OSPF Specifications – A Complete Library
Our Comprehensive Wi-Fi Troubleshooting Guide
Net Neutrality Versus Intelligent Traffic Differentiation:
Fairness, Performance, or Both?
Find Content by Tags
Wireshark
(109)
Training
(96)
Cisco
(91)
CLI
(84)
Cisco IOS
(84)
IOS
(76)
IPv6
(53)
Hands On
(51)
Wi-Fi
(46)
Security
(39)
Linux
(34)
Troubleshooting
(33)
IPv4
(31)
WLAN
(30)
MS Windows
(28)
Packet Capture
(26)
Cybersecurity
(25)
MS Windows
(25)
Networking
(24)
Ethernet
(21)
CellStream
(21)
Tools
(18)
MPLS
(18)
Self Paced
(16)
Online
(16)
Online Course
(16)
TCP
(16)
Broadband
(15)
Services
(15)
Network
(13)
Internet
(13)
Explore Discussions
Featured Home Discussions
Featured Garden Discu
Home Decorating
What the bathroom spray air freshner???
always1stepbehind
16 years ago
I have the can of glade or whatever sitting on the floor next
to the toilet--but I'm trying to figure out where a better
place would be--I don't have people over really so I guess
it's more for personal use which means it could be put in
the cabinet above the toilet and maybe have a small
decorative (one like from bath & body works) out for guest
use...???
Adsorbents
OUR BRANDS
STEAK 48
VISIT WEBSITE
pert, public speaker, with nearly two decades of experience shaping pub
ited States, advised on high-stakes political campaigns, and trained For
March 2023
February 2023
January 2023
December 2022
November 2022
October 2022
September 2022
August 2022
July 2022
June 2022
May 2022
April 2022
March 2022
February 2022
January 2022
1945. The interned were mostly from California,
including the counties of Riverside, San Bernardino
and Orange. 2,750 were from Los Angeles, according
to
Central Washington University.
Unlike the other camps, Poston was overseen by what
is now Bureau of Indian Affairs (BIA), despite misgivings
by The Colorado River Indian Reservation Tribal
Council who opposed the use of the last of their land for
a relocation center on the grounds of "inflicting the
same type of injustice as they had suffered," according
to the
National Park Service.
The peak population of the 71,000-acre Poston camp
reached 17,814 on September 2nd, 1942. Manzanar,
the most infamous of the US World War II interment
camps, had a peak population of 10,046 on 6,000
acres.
+ + + + + + +
REQUIRED ACTION :: Extract, without any change, the lines of the rows from the very first line through the line containing "16 years ago", including both of those lines.

ANSWER SECTION ::
OSPF Specifications – A Complete Library
Our Comprehensive Wi-Fi Troubleshooting Guide
Net Neutrality Versus Intelligent Traffic Differentiation:
Fairness, Performance, or Both?
Find Content by Tags
Wireshark
(109)
Training
(96)
Cisco
(91)
CLI
(84)
Cisco IOS
(84)
IOS
(76)
IPv6
(53)
Hands On
(51)
Wi-Fi
(46)
Security
(39)
Linux
(34)
Troubleshooting
(33)
IPv4
(31)
WLAN
(30)
MS Windows
(28)
Packet Capture
(26)
Cybersecurity
(25)
MS Windows
(25)
Networking
(24)
Ethernet
(21)
CellStream
(21)
Tools
(18)
MPLS
(18)
Self Paced
(16)
Online
(16)
Online Course
(16)
TCP
(16)
Broadband
(15)
Services
(15)
Network
(13)
Internet
(13)
Explore Discussions
Featured Home Discussions
Featured Garden Discu
Home Decorating
What the bathroom spray air freshner???
always1stepbehind
16 years ago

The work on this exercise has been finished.